Statement from Iowa Football Coach Kirk Ferentz:
"This is a tragic loss for everyone that knew Coach Thomas and our entire state. He was a highly respected educator, coach, mentor and a strong leader in the community, as well as the coaching community throughout Iowa. Ed loved his family and his work, and was an outstanding, selfless person who has impacted countless lives in a very positive way.
"Our entire staff and team extend our deepest sympathies to the Thomas family and the community of Parkersburg."
Statement from Aaron Kampman:
“Coach Thomas was very special to me and many other young men from the Aplington-Parkersburg communities.

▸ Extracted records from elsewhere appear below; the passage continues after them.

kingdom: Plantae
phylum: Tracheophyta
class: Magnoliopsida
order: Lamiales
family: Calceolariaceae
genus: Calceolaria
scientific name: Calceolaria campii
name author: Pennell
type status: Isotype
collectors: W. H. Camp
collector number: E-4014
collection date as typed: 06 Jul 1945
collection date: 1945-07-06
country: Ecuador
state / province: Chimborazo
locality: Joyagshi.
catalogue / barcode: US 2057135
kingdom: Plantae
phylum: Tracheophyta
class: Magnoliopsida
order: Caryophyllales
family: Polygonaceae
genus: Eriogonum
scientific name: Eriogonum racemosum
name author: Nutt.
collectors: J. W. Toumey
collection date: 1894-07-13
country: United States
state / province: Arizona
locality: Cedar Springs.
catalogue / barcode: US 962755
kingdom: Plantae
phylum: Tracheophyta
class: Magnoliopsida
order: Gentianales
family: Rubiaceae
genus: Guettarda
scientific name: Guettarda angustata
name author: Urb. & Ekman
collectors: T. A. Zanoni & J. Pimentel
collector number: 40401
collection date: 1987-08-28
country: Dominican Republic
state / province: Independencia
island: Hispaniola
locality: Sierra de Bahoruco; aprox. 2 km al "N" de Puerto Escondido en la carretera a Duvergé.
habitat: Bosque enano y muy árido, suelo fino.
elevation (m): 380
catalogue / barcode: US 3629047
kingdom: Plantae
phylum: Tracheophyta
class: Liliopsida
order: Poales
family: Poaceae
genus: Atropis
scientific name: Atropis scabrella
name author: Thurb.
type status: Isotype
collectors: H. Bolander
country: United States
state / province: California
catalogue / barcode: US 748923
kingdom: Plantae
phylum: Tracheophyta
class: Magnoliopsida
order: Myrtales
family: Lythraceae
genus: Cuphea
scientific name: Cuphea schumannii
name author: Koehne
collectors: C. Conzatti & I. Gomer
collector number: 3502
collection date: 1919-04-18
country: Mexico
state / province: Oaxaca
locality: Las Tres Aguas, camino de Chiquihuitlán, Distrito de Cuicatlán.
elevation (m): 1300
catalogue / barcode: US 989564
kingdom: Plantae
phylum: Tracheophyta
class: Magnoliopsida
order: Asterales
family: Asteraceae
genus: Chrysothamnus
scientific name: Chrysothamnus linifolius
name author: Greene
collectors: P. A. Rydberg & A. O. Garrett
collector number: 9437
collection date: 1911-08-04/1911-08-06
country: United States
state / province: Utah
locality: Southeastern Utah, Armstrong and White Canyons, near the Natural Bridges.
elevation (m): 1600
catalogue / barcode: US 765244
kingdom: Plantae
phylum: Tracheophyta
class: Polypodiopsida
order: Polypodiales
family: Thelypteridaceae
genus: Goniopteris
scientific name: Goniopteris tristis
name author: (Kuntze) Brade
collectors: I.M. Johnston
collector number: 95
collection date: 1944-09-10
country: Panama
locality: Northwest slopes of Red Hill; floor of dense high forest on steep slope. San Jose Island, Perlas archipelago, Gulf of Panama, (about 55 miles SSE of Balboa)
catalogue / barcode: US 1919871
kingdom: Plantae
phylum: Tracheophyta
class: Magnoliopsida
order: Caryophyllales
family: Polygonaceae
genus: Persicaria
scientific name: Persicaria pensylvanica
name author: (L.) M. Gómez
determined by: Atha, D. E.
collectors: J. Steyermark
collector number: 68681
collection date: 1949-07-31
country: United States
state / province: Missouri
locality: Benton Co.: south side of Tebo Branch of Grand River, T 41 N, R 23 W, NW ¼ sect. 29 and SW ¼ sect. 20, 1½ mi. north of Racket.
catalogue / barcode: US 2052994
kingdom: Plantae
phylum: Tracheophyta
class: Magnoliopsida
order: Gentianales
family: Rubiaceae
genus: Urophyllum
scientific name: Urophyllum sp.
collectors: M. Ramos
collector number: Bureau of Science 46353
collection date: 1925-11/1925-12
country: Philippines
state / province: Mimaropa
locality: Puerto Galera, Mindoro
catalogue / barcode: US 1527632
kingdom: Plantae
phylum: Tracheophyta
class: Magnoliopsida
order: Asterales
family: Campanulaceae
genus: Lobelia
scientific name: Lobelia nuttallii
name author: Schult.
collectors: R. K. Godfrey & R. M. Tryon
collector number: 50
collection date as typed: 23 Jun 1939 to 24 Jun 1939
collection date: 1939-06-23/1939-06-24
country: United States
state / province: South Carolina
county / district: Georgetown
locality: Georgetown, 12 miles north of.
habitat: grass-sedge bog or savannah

His legacy for many will be associated with his tremendous success as a football coach.
"However, I believe his greatest legacy comes not in how many football games he won or lost but in the fact that he was a committed follower of Jesus Christ. He lived his life trying to exemplify this faith and convey those values to those under his influence. His faith in Christ pervaded everything he did and that is why in the midst of the heartache we all feel there is comfort in knowing he is with his Savior.”
Statement from Brad Meester:
"It's hard to figure out why anybody would (do that). He's one of the nicest guys you'll ever meet. He really cared about every one of those players like (they) were his own kids. It's just hard to believe that somebody would do something like this."